* [Exercise requirements]
Beginning at the line with "none -> beige chair [431,614,620,912]", please repeat each line exactly through the end of the records below, including that first line and the last, but no pictures.

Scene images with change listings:
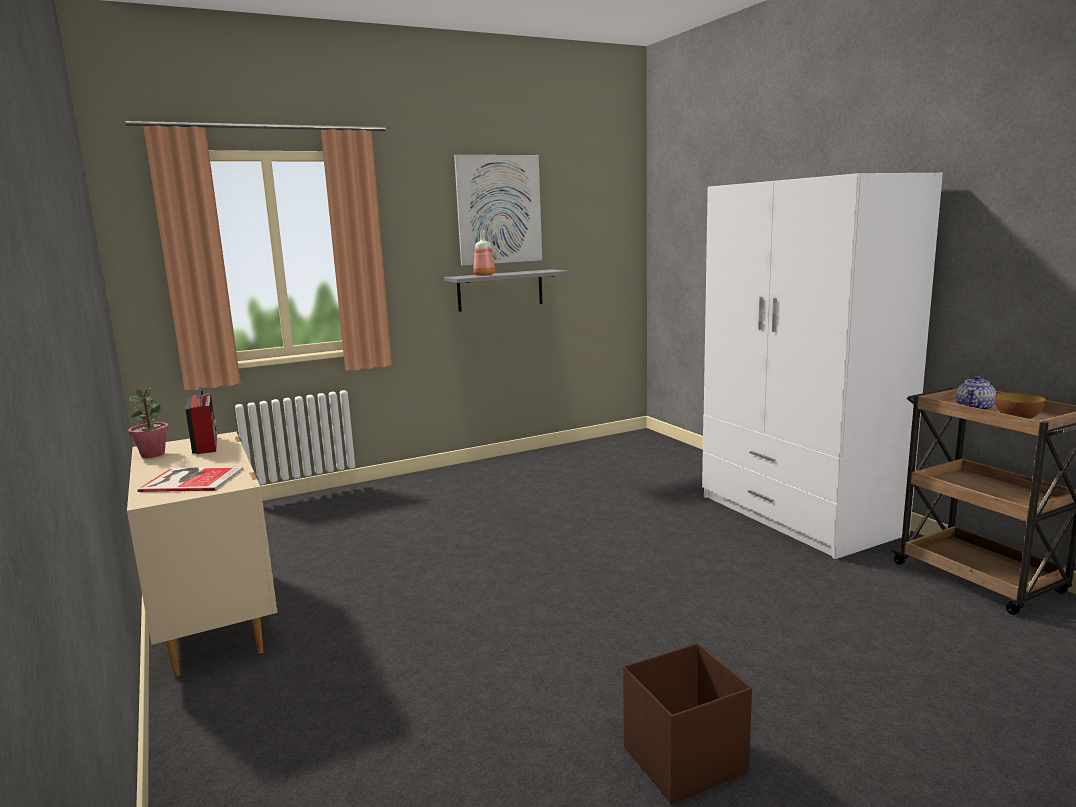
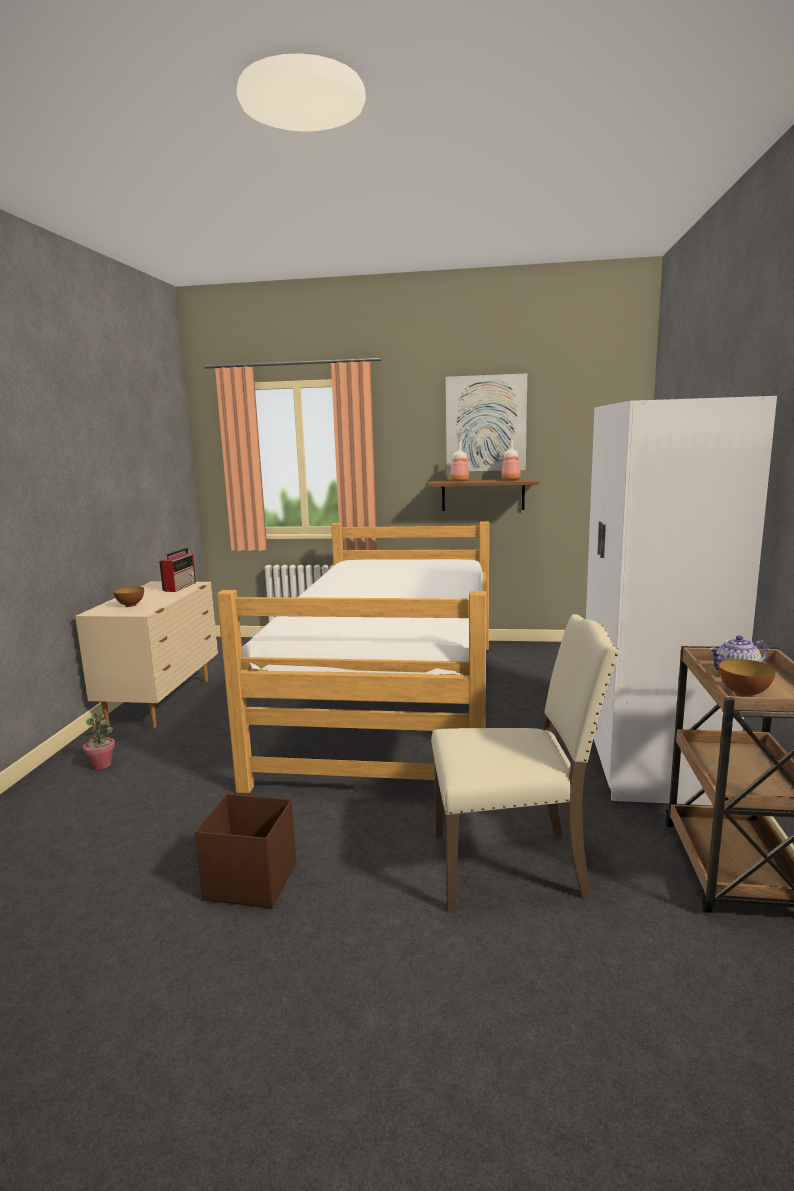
camera: 35 degrees right, 0 degrees up
potted plant [128,388,169,458] -> potted plant moved to [83,713,115,770]
book [137,467,244,492] -> bowl [113,587,144,607]
grey shelf [444,269,569,312] -> brown shelf [428,479,539,511]
none -> bed [217,521,489,793]
none -> beige chair [431,614,620,912]
none -> bottle [501,440,521,480]

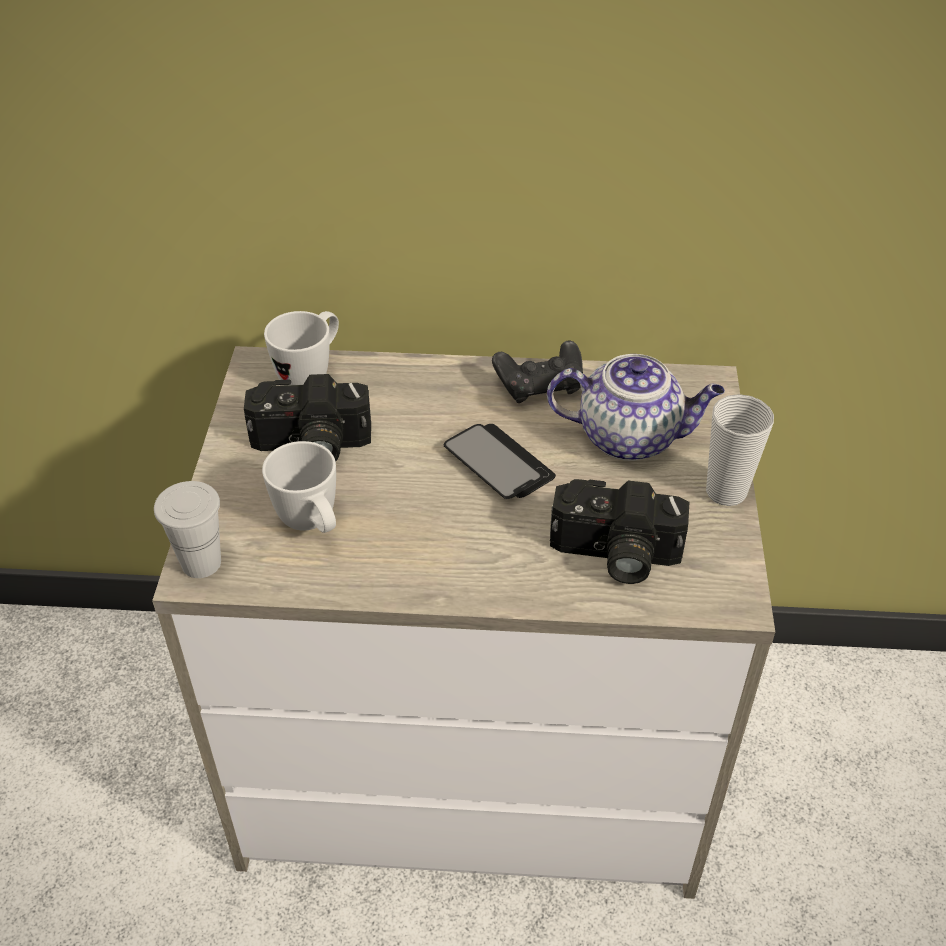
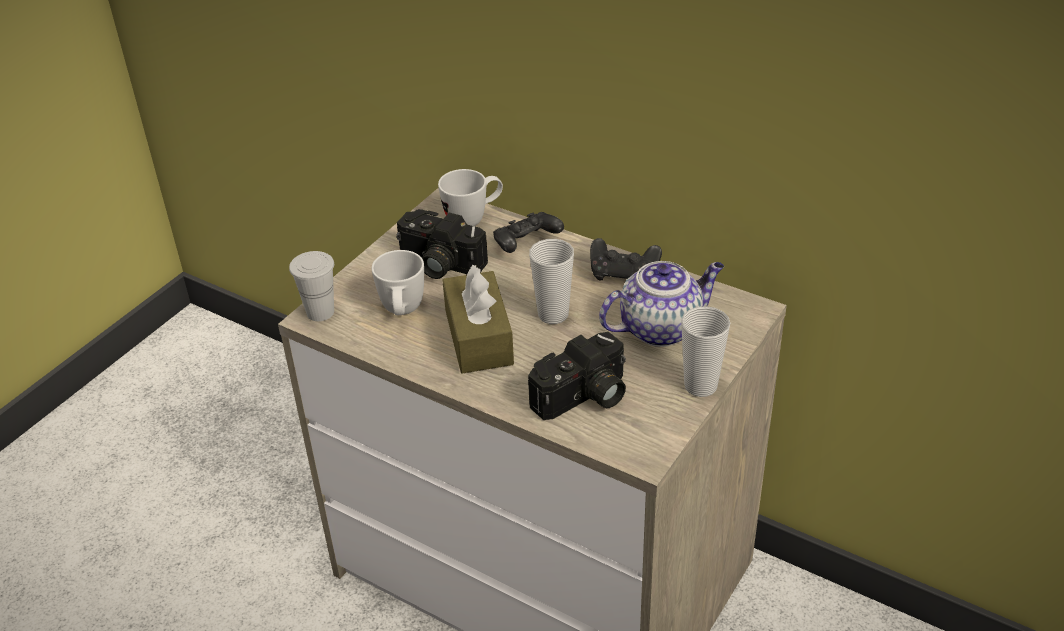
camera: 30 degrees right, 5 degrees down
phone [443,424,556,499] -> cup [529,239,574,324]
teapot [547,354,725,461] -> teapot turned 60 degrees counterclockwise [599,261,724,347]
camera [550,479,689,584] -> camera turned 75 degrees counterclockwise [528,332,626,420]
none -> brown tissue box [442,265,514,373]
none -> black game controller [493,212,564,253]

* [Response]
none -> beige chair [431,614,620,912]
none -> bottle [501,440,521,480]

camera: 30 degrees right, 5 degrees down
phone [443,424,556,499] -> cup [529,239,574,324]
teapot [547,354,725,461] -> teapot turned 60 degrees counterclockwise [599,261,724,347]
camera [550,479,689,584] -> camera turned 75 degrees counterclockwise [528,332,626,420]
none -> brown tissue box [442,265,514,373]
none -> black game controller [493,212,564,253]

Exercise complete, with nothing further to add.